Чтобы отвлечься, Малфой занялся незначительной перепланировкой усадьбы. Старался чаще посещать кладбище, словно искупая грехи. Однако вскоре желание накрыло его с головой. Покой всё не приходил, а воспоминания о том, как они любили друг друга, словно волны во время прилива, накатывали со всё большей силой. Они лишали его сна тёмными ночами и крали покой при свете дня. Теперь он часто ловил себя на том, что мечется взад-вперёд перед камином в молчаливой битве с самим собой. Люциус едва мог сдерживаться, настолько остро терзало его желание и необходимость находиться рядом с ней. Это была какая-то изощрённая пытка: ему казалось, сердце терзают тупым стальным лезвием, медленно и рвано распиливая на части. Была ли это любовь? А если любовь, почему это так больно? Люциус не знал правильных ответов. Он был абсолютным новичком в подобных делах — пятидесятилетний влюблённый дилетант.

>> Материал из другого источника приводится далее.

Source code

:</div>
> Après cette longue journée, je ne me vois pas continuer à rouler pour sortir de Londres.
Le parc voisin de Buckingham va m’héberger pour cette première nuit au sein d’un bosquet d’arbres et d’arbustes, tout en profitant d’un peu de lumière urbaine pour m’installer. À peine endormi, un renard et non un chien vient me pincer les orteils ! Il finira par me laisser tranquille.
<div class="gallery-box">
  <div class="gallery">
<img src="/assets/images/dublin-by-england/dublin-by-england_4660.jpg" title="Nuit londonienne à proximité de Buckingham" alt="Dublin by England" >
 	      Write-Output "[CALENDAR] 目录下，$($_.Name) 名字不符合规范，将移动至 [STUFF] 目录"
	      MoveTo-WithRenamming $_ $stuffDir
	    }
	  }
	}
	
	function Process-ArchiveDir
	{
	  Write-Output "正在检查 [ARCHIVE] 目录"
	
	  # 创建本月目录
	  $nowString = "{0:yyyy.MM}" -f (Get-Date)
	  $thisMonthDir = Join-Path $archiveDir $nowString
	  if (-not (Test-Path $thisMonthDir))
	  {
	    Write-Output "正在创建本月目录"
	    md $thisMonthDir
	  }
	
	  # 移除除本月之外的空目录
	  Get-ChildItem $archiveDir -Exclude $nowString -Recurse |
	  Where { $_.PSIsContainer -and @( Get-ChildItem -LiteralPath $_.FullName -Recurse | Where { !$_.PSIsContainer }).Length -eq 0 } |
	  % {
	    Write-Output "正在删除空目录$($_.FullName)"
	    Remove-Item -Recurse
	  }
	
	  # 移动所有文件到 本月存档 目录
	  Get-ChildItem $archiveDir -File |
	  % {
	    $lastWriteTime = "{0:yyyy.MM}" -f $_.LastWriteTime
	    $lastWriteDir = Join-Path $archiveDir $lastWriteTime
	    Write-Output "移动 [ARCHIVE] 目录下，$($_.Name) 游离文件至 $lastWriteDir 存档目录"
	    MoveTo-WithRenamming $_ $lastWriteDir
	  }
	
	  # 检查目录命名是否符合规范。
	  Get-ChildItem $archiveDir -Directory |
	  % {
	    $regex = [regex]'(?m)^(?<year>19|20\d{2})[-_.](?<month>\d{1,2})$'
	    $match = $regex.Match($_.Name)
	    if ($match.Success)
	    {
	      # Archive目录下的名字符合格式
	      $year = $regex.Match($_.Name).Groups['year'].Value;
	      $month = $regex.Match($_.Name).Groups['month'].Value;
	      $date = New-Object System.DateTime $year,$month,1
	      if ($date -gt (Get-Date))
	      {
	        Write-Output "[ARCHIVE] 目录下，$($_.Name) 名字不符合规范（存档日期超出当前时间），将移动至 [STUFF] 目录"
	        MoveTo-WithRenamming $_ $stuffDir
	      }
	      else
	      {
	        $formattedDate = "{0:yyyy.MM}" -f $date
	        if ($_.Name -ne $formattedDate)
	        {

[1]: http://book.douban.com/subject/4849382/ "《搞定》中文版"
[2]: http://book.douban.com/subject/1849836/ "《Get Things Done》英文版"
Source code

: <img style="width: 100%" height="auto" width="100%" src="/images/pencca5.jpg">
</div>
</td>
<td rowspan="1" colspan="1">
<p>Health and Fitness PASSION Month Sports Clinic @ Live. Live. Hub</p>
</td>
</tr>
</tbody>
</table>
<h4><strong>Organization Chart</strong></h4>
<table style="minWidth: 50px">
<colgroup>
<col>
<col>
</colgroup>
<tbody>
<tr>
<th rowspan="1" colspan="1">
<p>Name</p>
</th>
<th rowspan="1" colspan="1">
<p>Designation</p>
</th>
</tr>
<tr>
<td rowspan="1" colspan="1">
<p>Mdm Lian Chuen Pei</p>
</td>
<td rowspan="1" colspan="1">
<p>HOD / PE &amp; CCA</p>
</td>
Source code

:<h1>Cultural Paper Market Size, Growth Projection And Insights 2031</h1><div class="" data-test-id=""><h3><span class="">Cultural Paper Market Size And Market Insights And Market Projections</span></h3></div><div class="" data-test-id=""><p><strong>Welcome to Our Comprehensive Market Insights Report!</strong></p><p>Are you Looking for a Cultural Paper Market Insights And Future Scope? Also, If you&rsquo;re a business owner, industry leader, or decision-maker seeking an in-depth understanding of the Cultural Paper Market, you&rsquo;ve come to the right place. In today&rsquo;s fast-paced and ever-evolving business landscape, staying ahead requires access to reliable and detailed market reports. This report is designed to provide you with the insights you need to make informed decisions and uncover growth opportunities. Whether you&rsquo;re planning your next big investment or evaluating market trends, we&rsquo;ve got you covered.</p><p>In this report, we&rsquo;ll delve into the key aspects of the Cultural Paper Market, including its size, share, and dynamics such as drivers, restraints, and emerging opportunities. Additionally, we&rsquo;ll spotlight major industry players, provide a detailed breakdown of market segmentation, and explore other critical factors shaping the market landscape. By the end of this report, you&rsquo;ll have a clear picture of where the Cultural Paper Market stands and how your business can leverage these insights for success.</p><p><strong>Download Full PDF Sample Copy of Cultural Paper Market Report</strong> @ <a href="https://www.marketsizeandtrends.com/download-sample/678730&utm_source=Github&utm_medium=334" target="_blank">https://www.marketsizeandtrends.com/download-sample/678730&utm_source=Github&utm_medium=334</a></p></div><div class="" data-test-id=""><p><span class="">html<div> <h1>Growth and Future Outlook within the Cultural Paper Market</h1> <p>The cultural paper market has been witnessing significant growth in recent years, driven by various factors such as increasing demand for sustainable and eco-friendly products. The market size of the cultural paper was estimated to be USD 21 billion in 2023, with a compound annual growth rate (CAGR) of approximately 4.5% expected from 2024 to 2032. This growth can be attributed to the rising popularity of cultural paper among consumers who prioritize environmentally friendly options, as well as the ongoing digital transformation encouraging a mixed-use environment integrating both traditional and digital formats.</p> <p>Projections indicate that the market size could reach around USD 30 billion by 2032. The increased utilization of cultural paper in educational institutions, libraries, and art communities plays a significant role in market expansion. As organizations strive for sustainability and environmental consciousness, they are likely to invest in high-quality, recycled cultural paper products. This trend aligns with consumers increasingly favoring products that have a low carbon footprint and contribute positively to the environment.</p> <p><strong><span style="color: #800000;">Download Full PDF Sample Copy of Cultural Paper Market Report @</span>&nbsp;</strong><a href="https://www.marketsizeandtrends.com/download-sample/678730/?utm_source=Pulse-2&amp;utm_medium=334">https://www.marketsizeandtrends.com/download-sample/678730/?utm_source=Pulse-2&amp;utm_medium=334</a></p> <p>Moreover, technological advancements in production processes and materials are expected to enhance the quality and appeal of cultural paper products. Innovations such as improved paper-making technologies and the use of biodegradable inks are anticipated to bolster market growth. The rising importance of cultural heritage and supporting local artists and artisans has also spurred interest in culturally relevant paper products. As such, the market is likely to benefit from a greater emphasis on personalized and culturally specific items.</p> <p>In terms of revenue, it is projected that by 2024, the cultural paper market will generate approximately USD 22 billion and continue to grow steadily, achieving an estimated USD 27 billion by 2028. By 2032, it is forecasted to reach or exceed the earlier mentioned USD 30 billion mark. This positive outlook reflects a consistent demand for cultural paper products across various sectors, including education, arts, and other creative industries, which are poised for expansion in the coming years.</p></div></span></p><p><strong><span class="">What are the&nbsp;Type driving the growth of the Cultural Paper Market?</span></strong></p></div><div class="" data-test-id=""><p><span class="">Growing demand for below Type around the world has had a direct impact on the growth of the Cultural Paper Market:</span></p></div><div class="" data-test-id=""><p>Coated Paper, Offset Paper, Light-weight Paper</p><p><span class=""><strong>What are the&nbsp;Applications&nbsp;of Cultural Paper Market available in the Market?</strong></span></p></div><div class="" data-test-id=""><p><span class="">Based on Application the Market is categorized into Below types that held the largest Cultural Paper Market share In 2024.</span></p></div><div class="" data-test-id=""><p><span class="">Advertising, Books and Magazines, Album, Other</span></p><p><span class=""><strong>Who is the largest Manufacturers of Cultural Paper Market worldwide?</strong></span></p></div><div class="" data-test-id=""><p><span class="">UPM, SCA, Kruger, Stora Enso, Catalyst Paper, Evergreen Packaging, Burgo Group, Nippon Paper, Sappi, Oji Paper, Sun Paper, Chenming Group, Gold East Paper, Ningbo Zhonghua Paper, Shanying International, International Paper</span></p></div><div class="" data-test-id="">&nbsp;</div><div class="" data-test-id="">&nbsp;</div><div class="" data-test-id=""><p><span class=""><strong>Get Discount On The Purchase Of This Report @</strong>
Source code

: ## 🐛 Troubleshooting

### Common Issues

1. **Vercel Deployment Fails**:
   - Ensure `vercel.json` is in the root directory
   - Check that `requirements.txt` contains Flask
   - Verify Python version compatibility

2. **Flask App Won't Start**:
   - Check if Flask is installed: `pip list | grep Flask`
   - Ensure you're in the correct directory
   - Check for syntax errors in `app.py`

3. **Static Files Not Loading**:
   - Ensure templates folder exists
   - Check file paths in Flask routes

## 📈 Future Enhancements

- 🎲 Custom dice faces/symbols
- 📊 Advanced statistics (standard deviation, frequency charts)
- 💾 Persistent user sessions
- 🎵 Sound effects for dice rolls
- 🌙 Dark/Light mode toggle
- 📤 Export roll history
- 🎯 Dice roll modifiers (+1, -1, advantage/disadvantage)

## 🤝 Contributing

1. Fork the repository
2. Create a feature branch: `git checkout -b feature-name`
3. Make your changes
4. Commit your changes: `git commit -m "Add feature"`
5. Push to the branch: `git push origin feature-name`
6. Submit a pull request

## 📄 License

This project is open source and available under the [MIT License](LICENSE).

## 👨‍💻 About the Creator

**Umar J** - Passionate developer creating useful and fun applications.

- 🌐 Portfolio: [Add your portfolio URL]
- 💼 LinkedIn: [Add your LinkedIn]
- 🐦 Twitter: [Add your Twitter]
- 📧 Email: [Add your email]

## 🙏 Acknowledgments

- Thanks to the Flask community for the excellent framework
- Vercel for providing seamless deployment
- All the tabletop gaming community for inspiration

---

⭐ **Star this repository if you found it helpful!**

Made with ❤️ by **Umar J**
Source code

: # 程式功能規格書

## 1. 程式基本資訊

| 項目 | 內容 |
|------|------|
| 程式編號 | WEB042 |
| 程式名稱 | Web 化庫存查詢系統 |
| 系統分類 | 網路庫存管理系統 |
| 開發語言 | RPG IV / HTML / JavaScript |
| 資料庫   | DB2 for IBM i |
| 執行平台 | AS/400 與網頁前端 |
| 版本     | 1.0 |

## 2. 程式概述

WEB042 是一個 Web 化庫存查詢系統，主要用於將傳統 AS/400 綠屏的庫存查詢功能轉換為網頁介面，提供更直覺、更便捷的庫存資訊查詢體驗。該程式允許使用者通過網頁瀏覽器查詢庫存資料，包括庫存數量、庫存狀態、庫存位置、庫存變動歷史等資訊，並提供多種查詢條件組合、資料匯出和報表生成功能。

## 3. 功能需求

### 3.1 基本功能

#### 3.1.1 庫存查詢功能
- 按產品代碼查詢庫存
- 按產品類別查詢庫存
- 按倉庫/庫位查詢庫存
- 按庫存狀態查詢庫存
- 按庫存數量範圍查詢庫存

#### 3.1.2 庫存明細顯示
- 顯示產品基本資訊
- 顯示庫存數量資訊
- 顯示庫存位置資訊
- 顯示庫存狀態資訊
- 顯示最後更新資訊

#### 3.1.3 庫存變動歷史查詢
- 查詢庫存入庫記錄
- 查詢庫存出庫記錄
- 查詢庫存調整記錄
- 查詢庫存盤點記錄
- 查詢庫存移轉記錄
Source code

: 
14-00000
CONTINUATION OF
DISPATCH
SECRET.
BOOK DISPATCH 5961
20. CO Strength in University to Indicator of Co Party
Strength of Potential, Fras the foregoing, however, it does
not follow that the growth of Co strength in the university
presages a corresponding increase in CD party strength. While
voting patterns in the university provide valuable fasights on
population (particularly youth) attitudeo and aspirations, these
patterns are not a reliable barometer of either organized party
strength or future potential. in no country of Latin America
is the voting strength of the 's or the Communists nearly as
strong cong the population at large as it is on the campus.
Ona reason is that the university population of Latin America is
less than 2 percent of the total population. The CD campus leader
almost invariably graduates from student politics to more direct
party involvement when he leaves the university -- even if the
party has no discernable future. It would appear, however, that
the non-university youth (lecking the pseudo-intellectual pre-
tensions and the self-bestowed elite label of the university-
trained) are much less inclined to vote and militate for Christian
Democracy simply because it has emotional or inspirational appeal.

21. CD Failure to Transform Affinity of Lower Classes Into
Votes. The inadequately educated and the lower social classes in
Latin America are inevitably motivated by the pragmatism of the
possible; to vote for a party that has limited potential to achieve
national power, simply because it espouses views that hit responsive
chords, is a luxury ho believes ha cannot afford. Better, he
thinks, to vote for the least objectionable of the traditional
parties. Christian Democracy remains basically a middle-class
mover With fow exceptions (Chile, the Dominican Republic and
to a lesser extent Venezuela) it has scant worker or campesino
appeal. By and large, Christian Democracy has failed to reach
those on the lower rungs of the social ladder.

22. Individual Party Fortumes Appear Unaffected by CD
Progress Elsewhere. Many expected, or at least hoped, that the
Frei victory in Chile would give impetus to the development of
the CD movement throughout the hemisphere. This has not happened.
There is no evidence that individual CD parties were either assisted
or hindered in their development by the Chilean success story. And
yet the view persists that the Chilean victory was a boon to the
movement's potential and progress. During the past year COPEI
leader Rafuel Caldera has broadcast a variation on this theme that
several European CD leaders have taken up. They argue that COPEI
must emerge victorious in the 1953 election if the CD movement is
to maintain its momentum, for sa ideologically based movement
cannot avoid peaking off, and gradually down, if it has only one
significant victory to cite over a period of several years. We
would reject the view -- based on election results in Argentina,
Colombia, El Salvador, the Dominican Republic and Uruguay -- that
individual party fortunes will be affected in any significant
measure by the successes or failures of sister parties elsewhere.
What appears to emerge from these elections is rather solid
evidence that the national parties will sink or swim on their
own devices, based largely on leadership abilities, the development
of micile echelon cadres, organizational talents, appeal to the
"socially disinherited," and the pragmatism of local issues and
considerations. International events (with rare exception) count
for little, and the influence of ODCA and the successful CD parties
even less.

На шестой неделе Люциус Малфой частично сдался. Он раз за разом приходил в Министерство и часами слонялся возле приёмной Гермионы Грейнджер под предлогом озабоченности какими-то вопросами, которые сам же и выдумывал. Он болтал с её секретарем о погоде и политике, прекрасно понимая, что Гермиона может услышать его голос из кабинета и будет в состоянии почувствовать запах одеколона еще долго после того, как он уйдёт. Несколько раз Люциус даже позволял Гермионе увидеть его краешком глаза в коридорах Министерства, тут же сворачивая за угол. Этой жестокой игрой он сводил с ума обоих, мучая Гермиону своим незаметным присутствием, а себя — близостью к ней и невозможностью переступить черту. Эта пытка медленно, но верно превращала его в безумца, кипящего в котле истинного всепоглощающего помешательства.